The first Michigan Interdisciplinary Mathematics
Meeting on the topic Modeling and Analysis in Medicine and Biology
was held in the Mathematics Department of the University of Michigan,
at the beginning of August. There was an excellent lineup of speakers,
all of whom gave wonderful talks, there was a conference banquet
at the Michigan League, and a number of posters rounded out the
Day 1. We heard first
from Charles Peskin, who showed impressive videos of his latest
computational results on blood flow in the heart, and then from
Sally Blower, who described her work on the emergence of antiviral
drug resistance. In the afternoon, George Oster gave us a wonderful
tour of various complicated bits and pieces inside cells that
build ATP, and finally Bard Ermentrout, in an impressive display
of restraint and gentility, educated us on the properties of waves
in synaptically coupled neuronal populations.
Day 2. First Lee Segel
talked about the role of feedback, particularly spatially localised
feedback, in the control of the immune system, and then our very
own Jennifer Linderman (from the University of Michigan that is)
discussed ligand efficacy, and showed us, among other things,
that drug companies don't always do the right thing in their search
for new drugs. Neither do rock stars I suspect. James Keener,
almost defibrillating in front of our very eyes, gave an excited
and exciting demonstration of the powers of homogenization, and
the usefulness of arms as models of channel gates. This was when
he wasn't trying to advertise his new book. I hear this book is
very good and you should all go out and buy at least one copy.
(See more details in this newsletter.) Finally, John Tyson, in
typical calm and collected fashion, led us through some of the
intricacies of the cell division cycle.
Day 3. We began with De
Witt Sumners, who showed us that knot all topology is pure as
the driven snow, but can actually (horrors) be useful. Very broadening
to the mind. Simon Tavare talked about stochastic models and their
use in the study of evolution and hereditary diseases. Finally
Robert Eisenberg applied the Eisenberg certainty principle (as
first proposed by B. Ermentrout of course) to models of ionic
channel flow, and Suzanne Lenhart discussed how the principles
of optimal control can be applied to the study of population models.

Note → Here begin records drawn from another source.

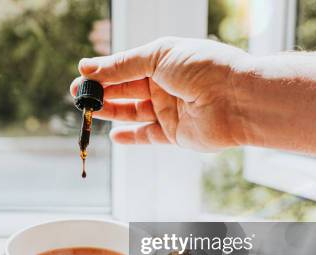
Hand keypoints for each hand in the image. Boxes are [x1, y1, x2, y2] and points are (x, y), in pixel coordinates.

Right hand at [70, 38, 250, 150]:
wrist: (237, 99)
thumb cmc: (203, 68)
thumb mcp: (157, 56)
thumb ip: (122, 64)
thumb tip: (87, 67)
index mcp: (163, 61)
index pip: (126, 66)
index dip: (103, 72)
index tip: (81, 77)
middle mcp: (165, 85)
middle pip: (126, 90)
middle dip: (101, 92)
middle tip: (78, 96)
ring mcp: (169, 110)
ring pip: (132, 112)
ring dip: (110, 111)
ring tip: (89, 111)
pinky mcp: (174, 134)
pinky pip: (146, 136)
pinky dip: (130, 137)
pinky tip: (113, 135)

Her talk of killing beavers caused some disturbance, but she reassured
us that she does not do the dirty deed in person.
Overall, an excellent conference (I have to say this, as I helped to organise it), and we (Charlie Doering, Denise Kirschner, Kenneth Lange, and myself) thank all those who participated. Future MIMMs will be held each year, but they won't be on Mathematical Biology, and I won't be organising them. This is a good thing.